Love him or hate him, a Trudeau sighting still excites.
One Montrealer recalls seeing Trudeau recently on his daily walk down Drummond St. As he passed a child at the gate of a day-care centre who was screaming for his mother, Trudeau backtracked, crouched down to the child and soothed him with the care he gained raising his sons.
The Star briefly caught up to Trudeau last week on one of his walks to work. Asked why he thinks Canadians remain fascinated with him after all these years, Trudeau declined to be interviewed, apologized for any trouble a reporter may have gone through, and agreed to be photographed while walking the last half block to his office at the Heenan Blaikie law firm.
Does he still walk every weekday to work?
``And back,'' he noted. Back is more than a kilometre up a slope to his home on Ave. des Pins hugging Mount Royal.
A photographer then showed him a picture he snapped of Trudeau on the same walk in 1995. Trudeau autographed it, smiled to passersby - ``Hey, it's Trudeau,'' - offered some firm handshakes and disappeared into a highrise office tower. It was 10:30 a.m. last Tuesday.
``He's a man about town,'' says his friend, former Progressive Conservative MP Heward Grafftey. ``He loves to walk around and meet people.''
Trudeau has stayed out of the media limelight since leaving politics, except for what his critics consider the odd commando-style attack, most notably to help sink the Meech Lake accord that described Quebec as a distinct society.
In his home province, he's also perceived as the man who sent the army into the streets to fight the 1970 October Crisis, and the architect of the 1982 Constitution, which Quebec still hasn't officially signed. All this makes him the bogey man of separatists, a role that Trudeau inevitably renews with each new stroke of his pen or public utterance.
``Quebecers are still too defensive toward outsiders, and I worry that there is a new version of Duplessisism in the fear and insularity engendered by the nationalists,'' he says in a newly published book, The Essential Trudeau.

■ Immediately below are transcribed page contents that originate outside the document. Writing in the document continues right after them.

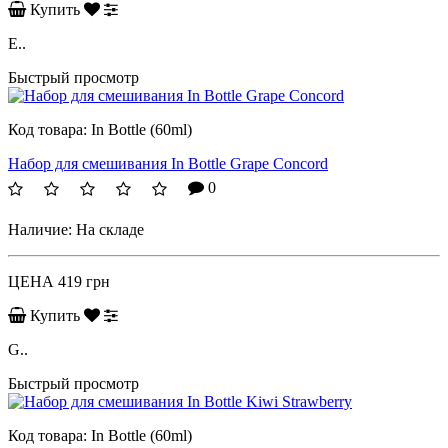
Купить
E..
Быстрый просмотр
Код товара:
In Bottle (60ml)
Набор для смешивания In Bottle Grape Concord
0
Наличие:
На складе
ЦЕНА
419 грн
Купить
G..
Быстрый просмотр
Код товара:
In Bottle (60ml)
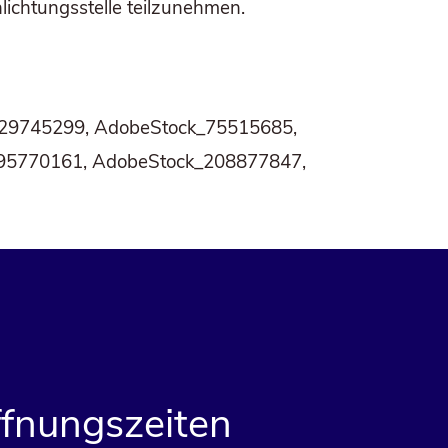
hlich­tungs­stel­le teilzunehmen.
k_29745299, AdobeStock_75515685,
95770161, AdobeStock_208877847,
fnungszeiten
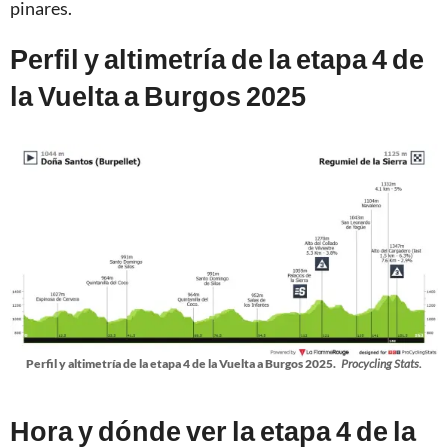
pinares.
Perfil y altimetría de la etapa 4 de
la Vuelta a Burgos 2025
Perfil y altimetría de la etapa 4 de la Vuelta a Burgos 2025.
Procycling Stats.
Hora y dónde ver la etapa 4 de la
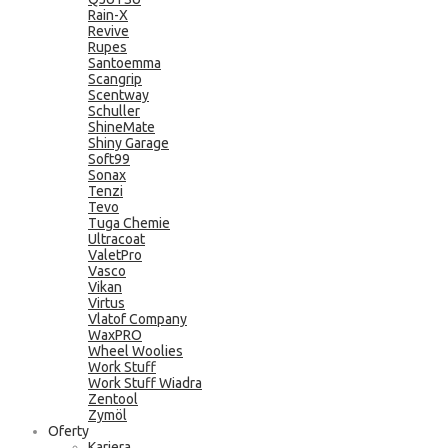
Rain-X
Revive
Rupes
Santoemma
Scangrip
Scentway
Schuller
ShineMate
Shiny Garage
Soft99
Sonax
Tenzi
Tevo
Tuga Chemie
Ultracoat
ValetPro
Vasco
Vikan
Virtus
Vlatof Company
WaxPRO
Wheel Woolies
Work Stuff
Work Stuff Wiadra
Zentool
Zymöl
Oferty
Kariera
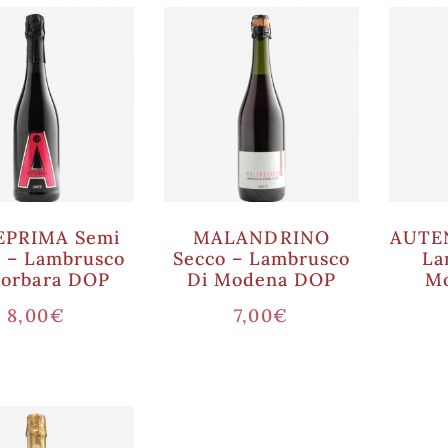
EPRIMA Semi
MALANDRINO
AUTEN
 – Lambrusco
Secco – Lambrusco
La
Sorbara DOP
Di Modena DOP
M
8,00
€
7,00
€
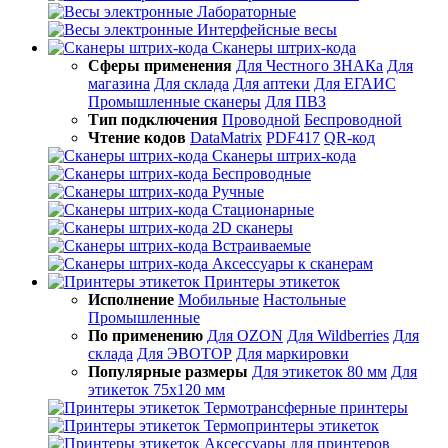
Лабораторные
Интерфейсные весы
Сканеры штрих-кода
Сферы применения
Для Честного ЗНАКа
Для
магазина
Для склада
Для аптеки
Для ЕГАИС
Промышленные сканеры
Для ПВЗ
Тип подключения
Проводной
Беспроводной
Чтение кодов
DataMatrix
PDF417
QR-код
Сканеры штрих-кода
Беспроводные
Ручные
Стационарные
2D сканеры
Встраиваемые
Аксессуары к сканерам
Принтеры этикеток
Исполнение
Мобильные
Настольные
Промышленные
По применению
Для OZON
Для Wildberries
Для
склада
Для ЭВОТОР
Для маркировки
Популярные размеры
Для этикеток 80 мм
Для
этикеток 75х120 мм
Термотрансферные принтеры
Термопринтеры этикеток
Аксессуары для принтеров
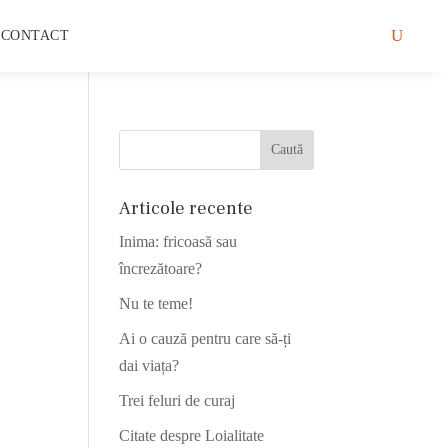
CONTACT
Articole recente
Inima: fricoasă sau
încrezătoare?
Nu te teme!
Ai o cauză pentru care să-ți
dai viața?
Trei feluri de curaj
Citate despre Loialitate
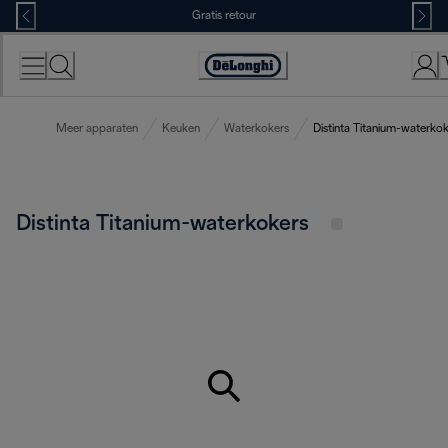
Skip
Gratis retour
to
Content
Accessibility
Statement
Meer apparaten
Keuken
Waterkokers
Distinta Titanium-waterko
Distinta Titanium-waterkokers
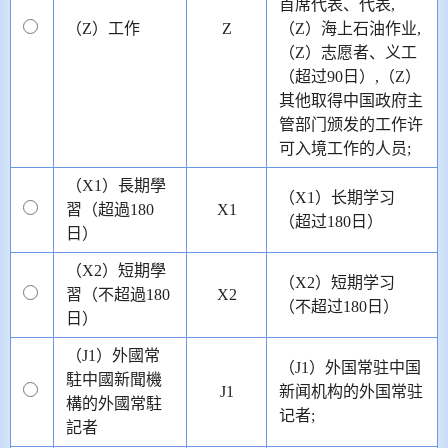
首席代表、代表,
（Z）工作
Z
（Z）海上石油作业,
（Z）志愿者、义工
（超过90日）,（Z）
其他取得中国政府主
管部门颁发的工作许
可入境工作的人员;
（X1）長期學
（X1）长期学习
習（超過180
X1
（超过180日）
日）
（X2）短期學
（X2）短期学习
習（不超過180
X2
（不超过180日）
日）
（J1）外國常
（J1）外国常驻中国
駐中國新聞機
J1
新闻机构的外国常驻
構的外國常駐
记者;
記者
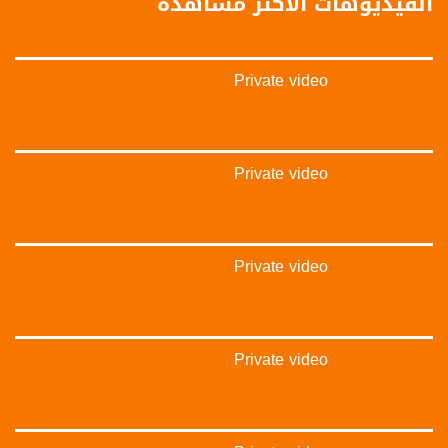
الفيديوهات الأكثر مشاهدة
#_٤٨
48_#
‫#‏فلسطين_٤٨‬
Private video
‫#‏فلسطين_48‬
‪falasteen_48#‎‬
‫#‏عرب_٤٨
‪‎arab_48#‬
‫#‏تواصل‬
Private video
‫#‏اكسر_حصارك‬
‫#‏بلشنا_نرجع‬
‫#‏شعب_واحد‬
‪#‎mosawah‬
Private video
#musawa
#musawachannel
mosawah.com#
#musawachannel.com
‪#‎Equality‬
Private video
‪#‎égalité‬
‫#‏مساواة‬
‫#‏حق‬
‫#‏عدالة‬
‫#‏تساوٍ‬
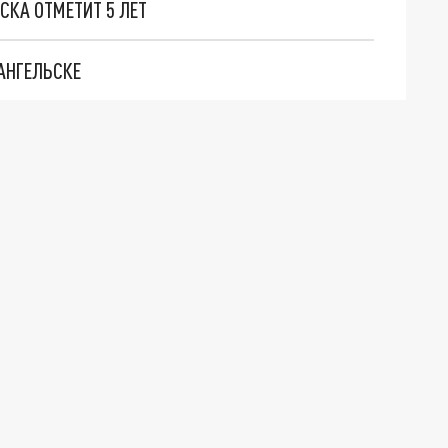
СКА ОТМЕТИТ 5 ЛЕТ
АНГЕЛЬСКЕ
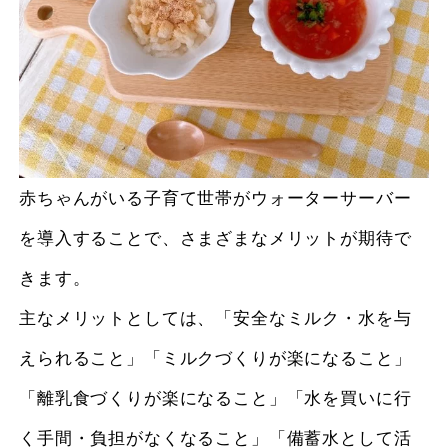
赤ちゃんがいる子育て世帯がウォーターサーバー
を導入することで、さまざまなメリットが期待で
きます。
主なメリットとしては、「安全なミルク・水を与
えられること」「ミルクづくりが楽になること」
「離乳食づくりが楽になること」「水を買いに行
く手間・負担がなくなること」「備蓄水として活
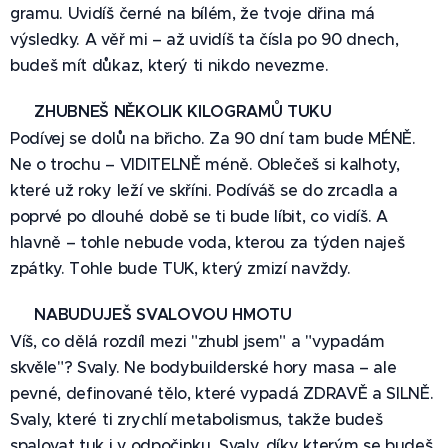
gramu. Uvidíš černé na bílém, že tvoje dřina má
výsledky. A věř mi – až uvidíš ta čísla po 90 dnech,
budeš mít důkaz, který ti nikdo nevezme.
📉
ZHUBNEŠ NĚKOLIK KILOGRAMŮ TUKU
Podívej se dolů na břicho. Za 90 dní tam bude MÉNĚ.
Ne o trochu – VIDITELNĚ méně. Oblečeš si kalhoty,
které už roky leží ve skříni. Podíváš se do zrcadla a
poprvé po dlouhé době se ti bude líbit, co vidíš. A
hlavně – tohle nebude voda, kterou za týden naješ
zpátky. Tohle bude TUK, který zmizí navždy.
💪
NABUDUJEŠ SVALOVOU HMOTU
Víš, co dělá rozdíl mezi "zhubl jsem" a "vypadám
skvěle"? Svaly. Ne bodybuilderské hory masa – ale
pevné, definované tělo, které vypadá ZDRAVĚ a SILNĚ.
Svaly, které ti zrychlí metabolismus, takže budeš
spalovat tuk i v odpočinku. Svaly, díky kterým se budeš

``How many Quebec federalists, even among the powerful business leaders, are afraid to say publicly what they think because their jobs, grants or friendships might be jeopardized?'' he adds.
``Where are the intellectuals who will say, for example, that what's being taught in our history books is false? Who's fighting the lie which holds that it was the anglophone premiers and press who opposed the Meech Lake accord, but not the francophone nationalists?''



But Trudeau is also the prime minister who implemented official bilingualism, who broadened Canada's role on the world stage and whose panache made Quebecers proud.
``Whenever he is out, he still causes a stir,'' says Peter Blaikie, a former president of the Tory party who works at the same law office as Trudeau.
``He still has that indefinable charisma - a word that the media uses far too often and frequently about the most dull and boring people. But Trudeau is someone to whom the word can genuinely apply,'' he adds, saying Canadians are still captivated by Trudeau because they remember him as ``the last Canadian political leader who was truly a philosopher and who really stood for something beyond pragmatism.
``He was essentially a politician of principle and since his time we have had a series of people who are essentially only pragmatic. . . That's why he still causes a stir. In an age of the Bill Clintons of the world, Trudeau stands out,'' Blaikie says.